KRİTİK TALEP KARARA BAĞLANDI
Geçen duruşmada sanık savcı Türkaslan, Adalet Bakanı Sadullah Ergin ve Başbakan Yardımcısı Beşir Atalay, HSYK Başkanvekili Ahmet Hamsici, HSYK Birinci Daire Başkanı İbrahim Okur'un da aralarında bulunduğu 17 kişinin tanık olarak dinlenmesini talep etmişti. Bu kritik talep de bugün karara bağlandı.
SORUŞTURMANIN GENİŞLETİLMESİ TALEBİNE DE RET
Yargıtay Savcısı, tanıkların dinlenmesi ve soruşturmanın genişletilmesi taleplerinde ise Adalet Bakanı Sadullah Ergin'le birlikte 17 ismin tanık olarak dinlenmesinin dosyanın aydınlatılmasına bir katkıda bulunmayacağı gerekçesiyle soruşturmanın genişletilmesi talebinin reddini istedi. Yargıtay 11. Ceza Dairesi heyeti de oybirliği ile tanıkların dava konusu suç dışında kaldığı ve bu hususların araştırılmasının davanın çözümüne bir katkıda bulunmayacağı anlaşıldığı gerekçesiyle oybirliğiyle talebi reddetti.
ADALET MÜLKÜN TEMELİ İSE...
CHP Genel Başkanı Kemal Kılçdaroğlu, Yargıtay 11. Ceza Dairesi’nde görülen Deniz Feneri soruşturmasında görevden alınan savcıların davasını izledi. Kılıçadaroğlu, "Adalet mülkün temeli ise bu ayıplı davaların adalete uygun sonuçlanması gerekir" diye konuştu.
Alman yargısının bu olayı yüzyılın soygunu olarak dillendirdiğini ifade eden Kılıçaroğlu, "Davayı Türkiye’de soruşturan savcılar, yargının karşısına çıkarmıştır. Bugün 3 savcıyı dinledim. Karar öğleden sonra verilecek, büyük bir olasılıkla. Adaletin tecelli etmesini istiyoruz. Artık Türkiye’de adalete kuşkuyla bakmayalım, bakmamalıyız. Adaletin tecelli ettiği bir devletin güçlü olabileceğine hepimiz inanıyoruz. Adalet mülkün temeli ise bu ayıplı davaların adalete uygun sonuçlanması gerekir" dedi.
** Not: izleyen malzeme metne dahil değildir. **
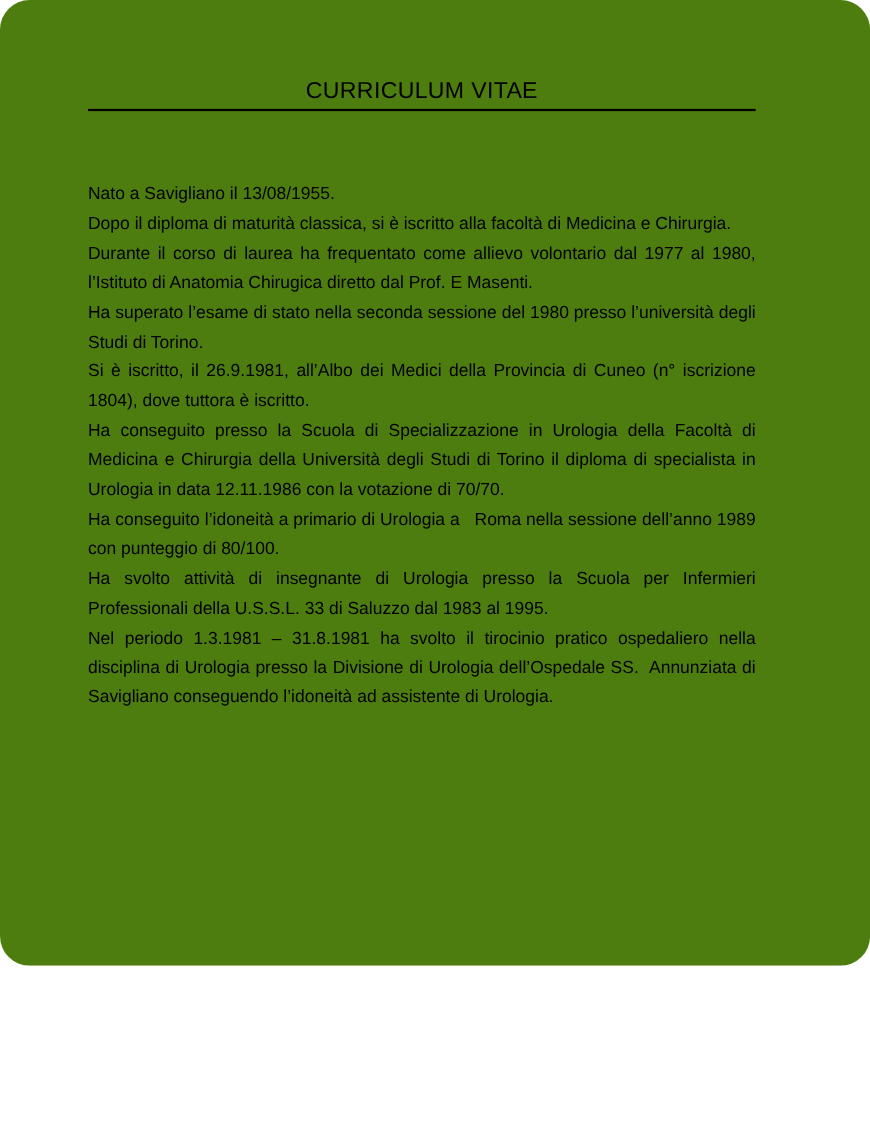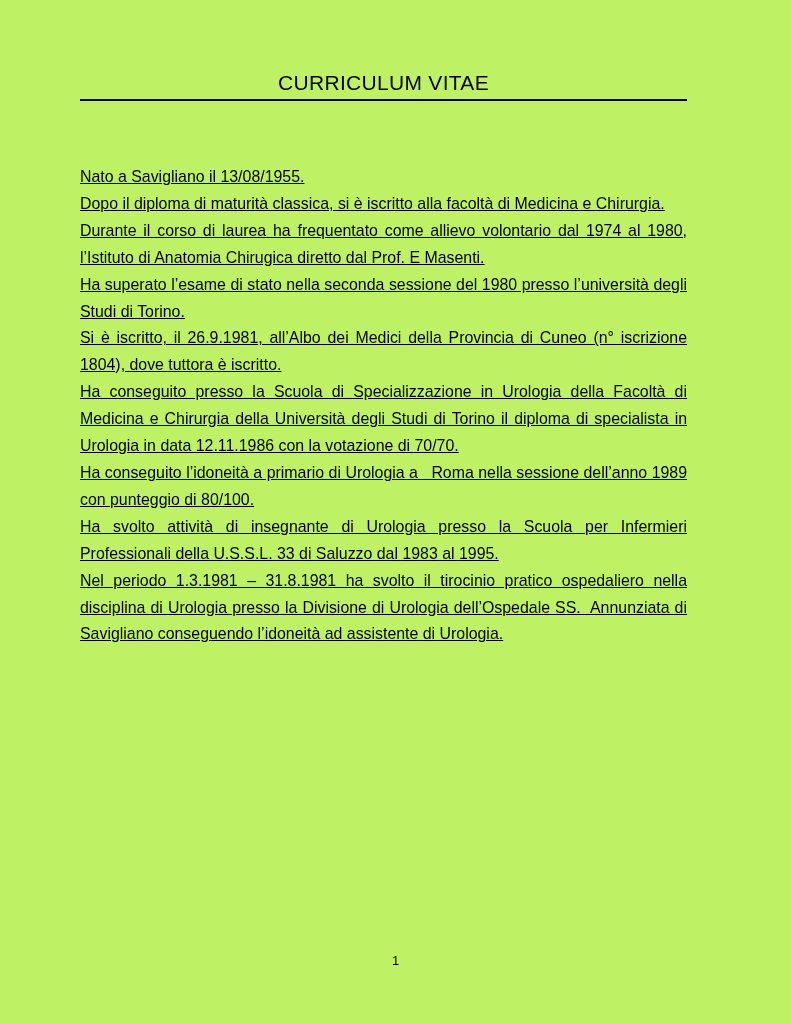--- a/index.html
+++ b/index.html
@@ -7,11 +7,12 @@
   .page {
     position: relative;
     width: 791px;
-    height: 1024px;
-    background: #bef264;
+    height: 878px;
+    background: #4d7c0f;
     color: #000000;
     font-family: "Liberation Sans", "DejaVu Sans", sans-serif;
     overflow: hidden;
+    border-radius: 27px;
   }
   .content {
     position: absolute;

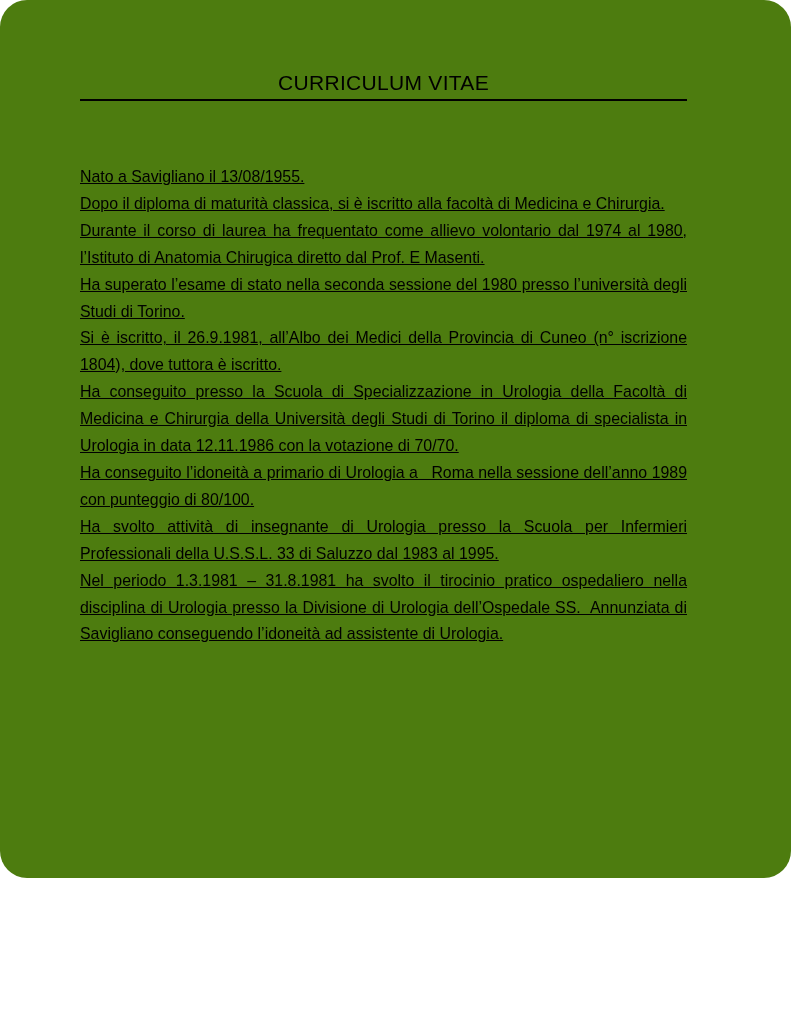--- a/index.html
+++ b/index.html
@@ -32,7 +32,6 @@
   }
   .doc-body {
     margin-top: 63px;
-    text-decoration: underline;
   }
   .para {
     font-size: 15.9px;

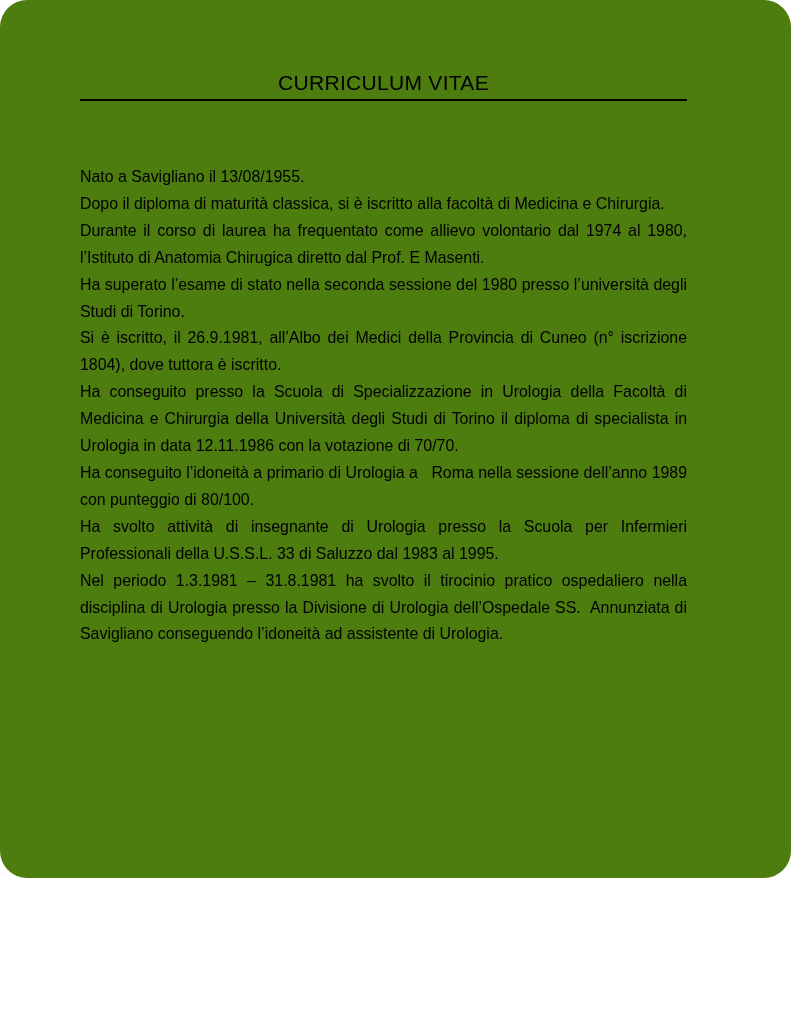--- a/index.html
+++ b/index.html
@@ -59,7 +59,7 @@
     <div class="doc-body">
         <p class="para">Nato a Savigliano il 13/08/1955.</p>
         <p class="para">Dopo il diploma di maturità classica, si è iscritto alla facoltà di Medicina e Chirurgia.</p>
-        <p class="para">Durante il corso di laurea ha frequentato come allievo volontario dal 1974 al 1980, l’Istituto di Anatomia Chirugica diretto dal Prof. E Masenti.</p>
+        <p class="para">Durante il corso di laurea ha frequentato come allievo volontario dal 1977 al 1980, l’Istituto di Anatomia Chirugica diretto dal Prof. E Masenti.</p>
         <p class="para">Ha superato l’esame di stato nella seconda sessione del 1980 presso l’università degli Studi di Torino.</p>
         <p class="para">Si è iscritto, il 26.9.1981, all’Albo dei Medici della Provincia di Cuneo (n° iscrizione 1804), dove tuttora è iscritto.</p>
         <p class="para">Ha conseguito presso la Scuola di Specializzazione in Urologia della Facoltà di Medicina e Chirurgia della Università degli Studi di Torino il diploma di specialista in Urologia in data 12.11.1986 con la votazione di 70/70.</p>

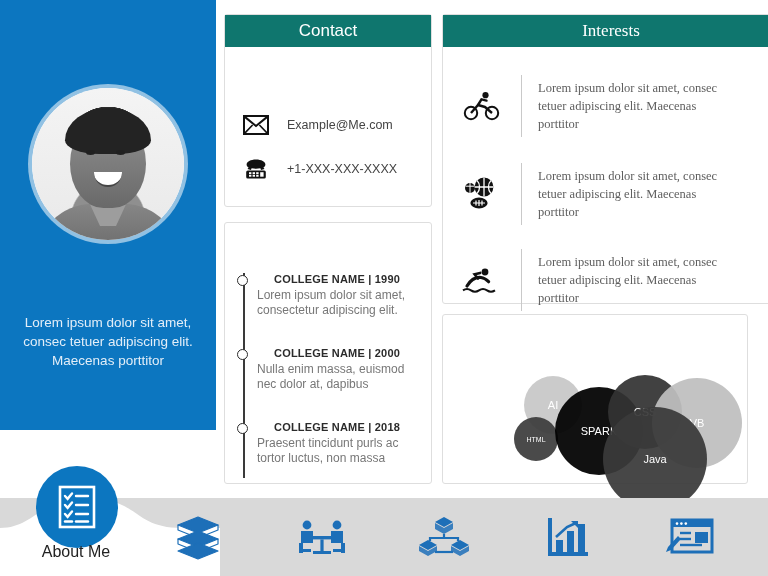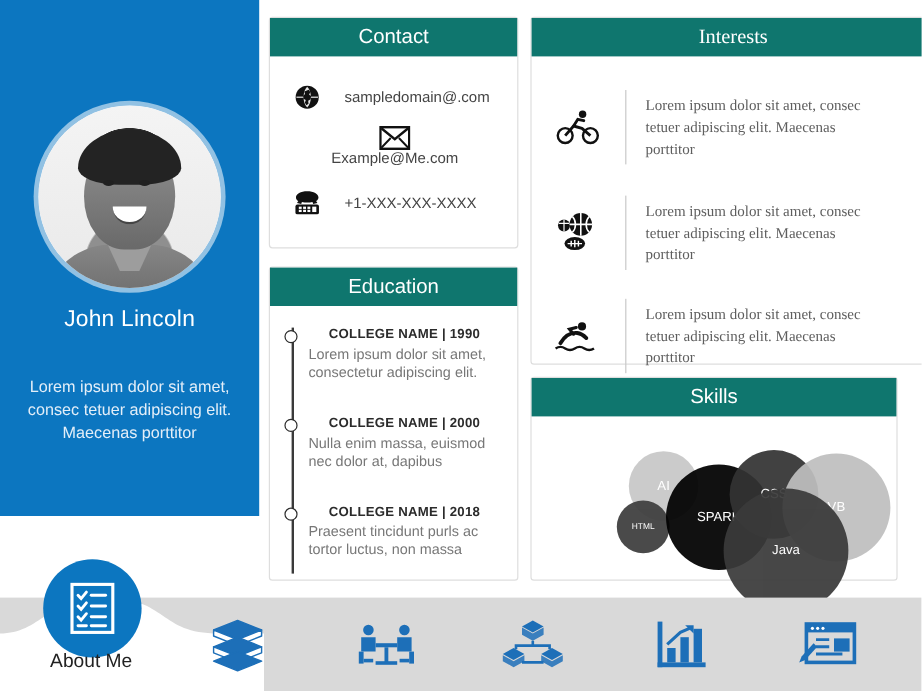--- a/index.html
+++ b/index.html
@@ -160,17 +160,6 @@
     <div class="card-head">Contact</div>
     <div class="card-body">
 
-      <div class="contact-row" style="top:14px;">
-        <div class="contact-ico">
-          <svg width="22" height="22" viewBox="0 0 24 24">
-            <circle cx="12" cy="12" r="10.5" fill="#111"></circle>
-            <path d="M12 2.6c-2.2 2.3-3.3 5.6-3.3 9.4S9.8 19.1 12 21.4c2.2-2.3 3.3-5.6 3.3-9.4S14.2 4.9 12 2.6z" fill="#fff" opacity=".9"></path>
-            <path d="M2.2 12h19.6" stroke="#fff" stroke-width="1.1" opacity=".9"></path>
-            <path d="M13.4 5.2l1.4 2.1-1.1 2.4 1.9 1.3-.5 2.8-2.2 1.5.3 2.6-1.9 1.4-1.4-2.3.8-2.5-2.1-1-.3-2.6 1.7-1.9-.6-2.2z" fill="#111"></path>
-          </svg>
-        </div>
-        <div class="contact-txt">sampledomain@.com</div>
-      </div>
 
       <div class="contact-row" style="top:58px;flex-direction:column;">
         <div class="contact-ico">

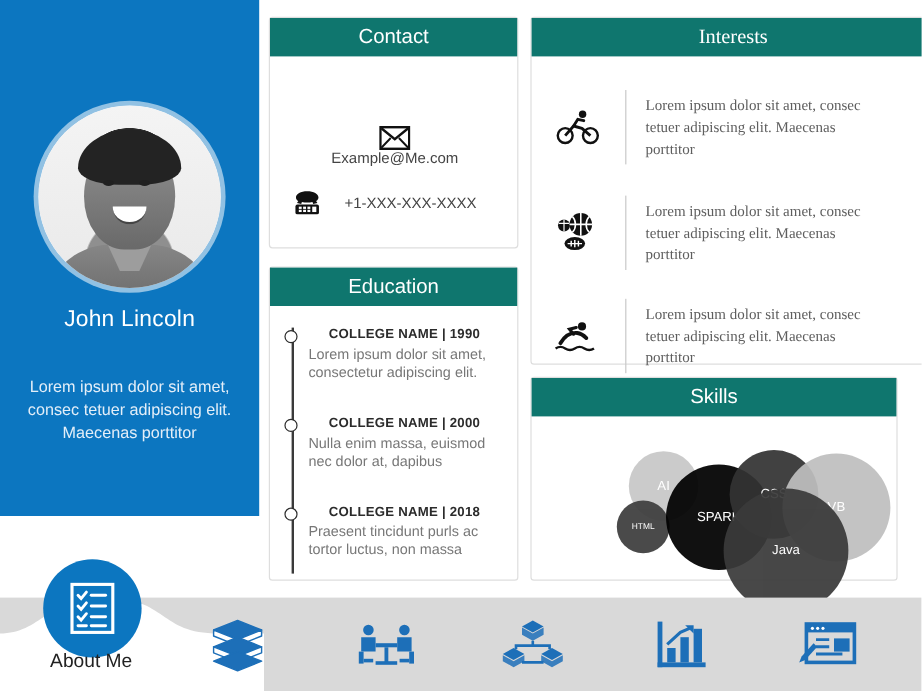--- a/index.html
+++ b/index.html
@@ -161,7 +161,7 @@
     <div class="card-body">
 
 
-      <div class="contact-row" style="top:58px;flex-direction:column;">
+      <div class="contact-row" style="top:58px;">
         <div class="contact-ico">
           <svg width="26" height="20" viewBox="0 0 26 20">
             <rect x="1" y="1" width="24" height="18" fill="#fff" stroke="#111" stroke-width="2"></rect>

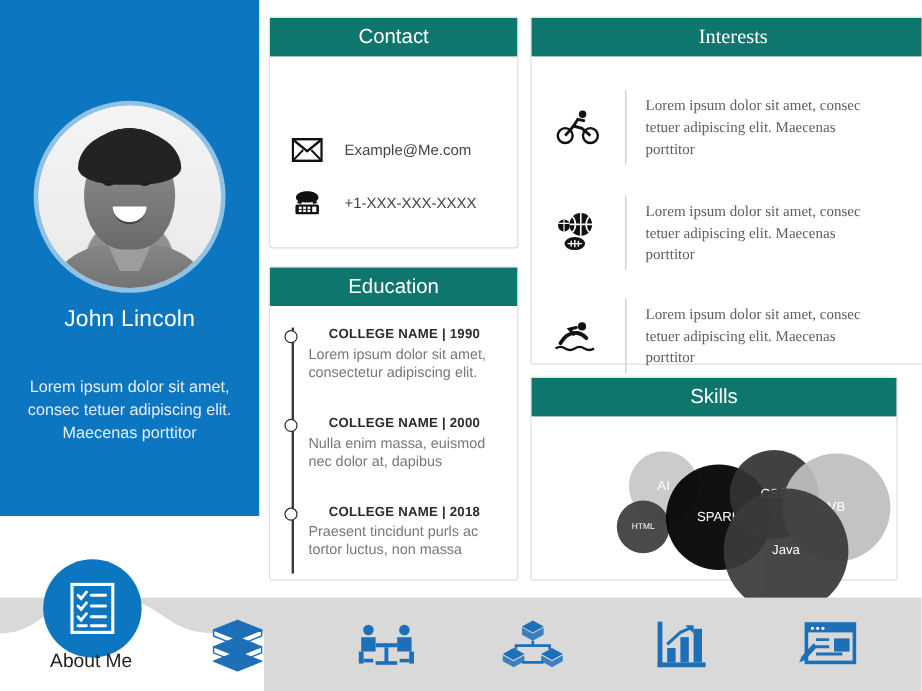--- a/index.html
+++ b/index.html
@@ -195,7 +195,6 @@
   </div>
 
   <div class="card card-education">
-    <div class="card-head">Education</div>
     <div class="card-body">
       <div class="edu-line"></div>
Oda TV davasına da ile ilgili olarak Kılıçdaroğlu, şunları söyledi:
"Halkın bilgilendirilmesini öngören, haber peşinde koşan gazeteci arkadaşların uzun süredir tutuklu olmaları kamu vicdanını rahatsız ediyor. Bunlar birer gazeteci, ellerinde sadece kalemleri var. Onları tutuklamak, hapse atmak, uzun süre hapislerde bekletmek doğru değil. Demokrasi açısından bizim kabul edebileceğimiz bir uygulama değil. O davanın da hukuka uygun sonuçlanmasını bekliyoruz, tahliyeler bekliyoruz. Bu hem Türk kamuoyunu hem de dünya kamuoyunu rahatlatacaktır. Türkiye’ye bakış acısına değiştirecektir. Adalet elbette ki hepimizin aradığı, üzerine titrememiz gereken bir kavramdır. Bu kavramı yüceltmemiz gerekiyor. Yıpratmak bizim görevimiz değil olmamalı. Bunu yüceltecek olan da yargıçlardır ve onların verecekleri kararlardır."